• **RECORD EXCERPTS**:

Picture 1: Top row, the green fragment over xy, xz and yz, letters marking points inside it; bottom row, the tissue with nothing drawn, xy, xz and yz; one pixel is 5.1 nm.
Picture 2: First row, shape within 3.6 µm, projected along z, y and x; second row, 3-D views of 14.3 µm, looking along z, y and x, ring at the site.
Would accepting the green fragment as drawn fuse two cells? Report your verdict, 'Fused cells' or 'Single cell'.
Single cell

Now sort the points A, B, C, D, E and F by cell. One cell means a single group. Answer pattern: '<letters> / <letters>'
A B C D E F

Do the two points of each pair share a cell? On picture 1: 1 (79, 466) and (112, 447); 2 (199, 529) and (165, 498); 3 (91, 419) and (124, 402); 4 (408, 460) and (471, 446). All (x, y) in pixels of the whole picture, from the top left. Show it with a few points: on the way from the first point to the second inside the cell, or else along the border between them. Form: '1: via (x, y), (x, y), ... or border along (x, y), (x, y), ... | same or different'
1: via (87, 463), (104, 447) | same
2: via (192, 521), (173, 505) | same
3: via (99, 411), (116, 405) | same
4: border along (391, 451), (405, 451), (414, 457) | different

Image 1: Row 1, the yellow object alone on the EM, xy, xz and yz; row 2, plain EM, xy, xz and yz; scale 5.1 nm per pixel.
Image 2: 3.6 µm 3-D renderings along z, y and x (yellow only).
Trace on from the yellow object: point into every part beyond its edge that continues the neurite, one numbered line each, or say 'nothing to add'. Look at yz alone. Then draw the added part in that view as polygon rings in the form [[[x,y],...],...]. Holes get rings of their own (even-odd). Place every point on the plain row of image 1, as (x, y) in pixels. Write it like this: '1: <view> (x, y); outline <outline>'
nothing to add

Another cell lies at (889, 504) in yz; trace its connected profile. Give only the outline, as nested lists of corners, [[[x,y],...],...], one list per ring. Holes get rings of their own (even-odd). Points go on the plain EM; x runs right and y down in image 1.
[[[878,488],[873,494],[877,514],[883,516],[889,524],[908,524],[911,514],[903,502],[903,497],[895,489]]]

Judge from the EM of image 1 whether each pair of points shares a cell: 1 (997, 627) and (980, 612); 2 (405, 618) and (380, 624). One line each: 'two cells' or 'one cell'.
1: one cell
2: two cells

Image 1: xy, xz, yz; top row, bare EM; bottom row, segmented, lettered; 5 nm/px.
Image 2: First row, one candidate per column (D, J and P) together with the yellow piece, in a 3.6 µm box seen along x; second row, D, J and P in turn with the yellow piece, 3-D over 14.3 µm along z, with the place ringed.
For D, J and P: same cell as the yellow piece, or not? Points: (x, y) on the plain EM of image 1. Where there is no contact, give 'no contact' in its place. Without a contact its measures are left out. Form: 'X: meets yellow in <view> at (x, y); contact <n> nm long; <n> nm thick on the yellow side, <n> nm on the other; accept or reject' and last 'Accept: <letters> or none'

• **WORK REQUEST**: Set down, exactly and in full, the lines from the one containing "Image 1: xy, xz, yz;" through the end of the entries; no other line belongs.

• **FINAL ANSWER**:
Image 1: xy, xz, yz; top row, bare EM; bottom row, segmented, lettered; 5 nm/px.
Image 2: First row, one candidate per column (D, J and P) together with the yellow piece, in a 3.6 µm box seen along x; second row, D, J and P in turn with the yellow piece, 3-D over 14.3 µm along z, with the place ringed.
For D, J and P: same cell as the yellow piece, or not? Points: (x, y) on the plain EM of image 1. Where there is no contact, give 'no contact' in its place. Without a contact its measures are left out. Form: 'X: meets yellow in <view> at (x, y); contact <n> nm long; <n> nm thick on the yellow side, <n> nm on the other; accept or reject' and last 'Accept: <letters> or none'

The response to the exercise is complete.